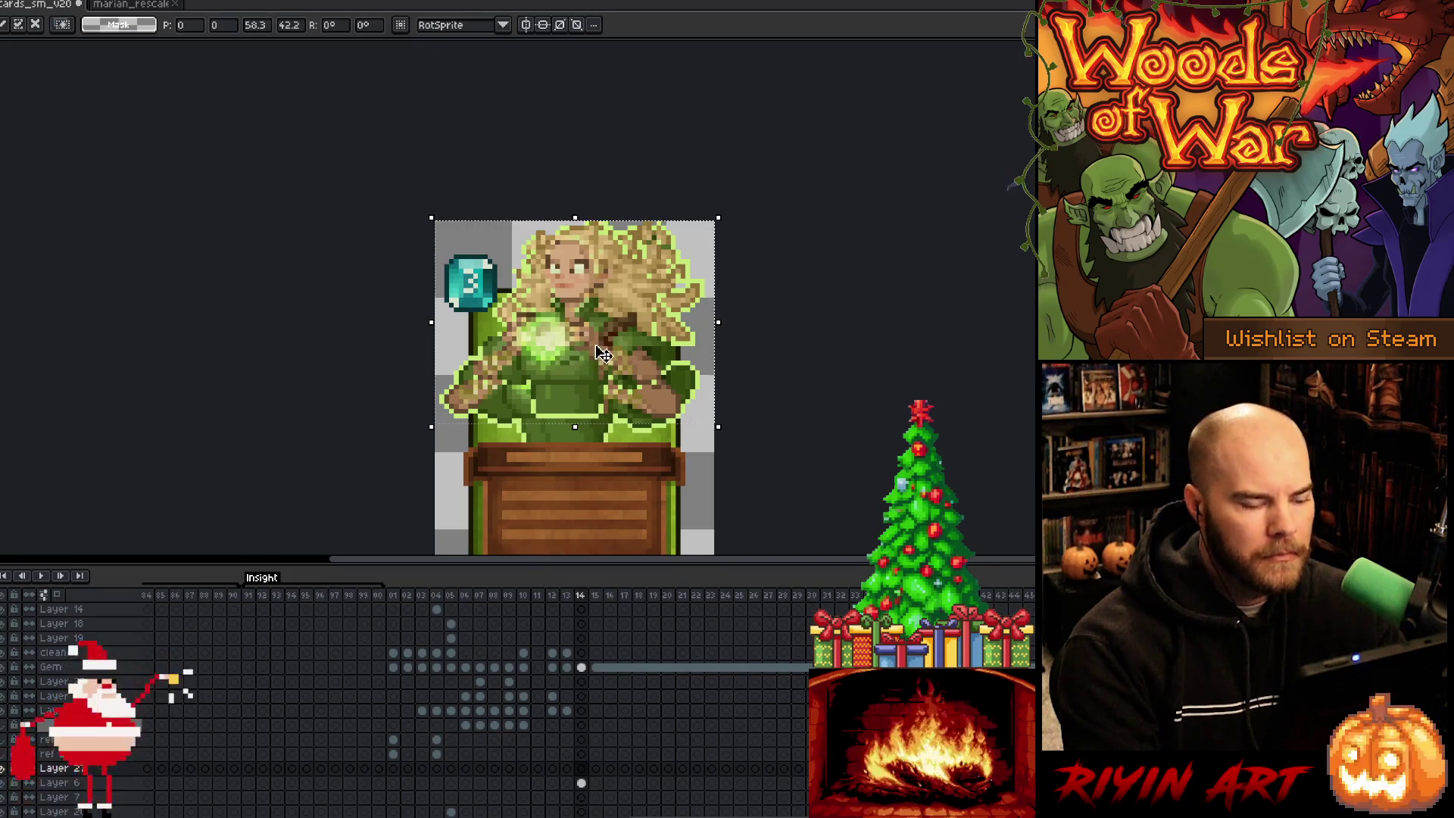
Step: Lower the art 7 px, apply it, and hide the old character and outline layers
{"action": "mouse_move", "coordinate": [605, 353]}
{"action": "left_mouse_down"}
{"action": "mouse_move", "coordinate": [596, 397]}
{"action": "mouse_move", "coordinate": [587, 370]}
{"action": "mouse_move", "coordinate": [595, 380]}
{"action": "left_mouse_up"}
{"action": "key", "text": "Down"}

● What you will do:
What lines of the listing contain the word "action"? Copy them all.

● Result of the exercise:
{"action": "mouse_move", "coordinate": [605, 353]}
{"action": "left_mouse_down"}
{"action": "mouse_move", "coordinate": [596, 397]}
{"action": "mouse_move", "coordinate": [587, 370]}
{"action": "mouse_move", "coordinate": [595, 380]}
{"action": "left_mouse_up"}
{"action": "key", "text": "Down"}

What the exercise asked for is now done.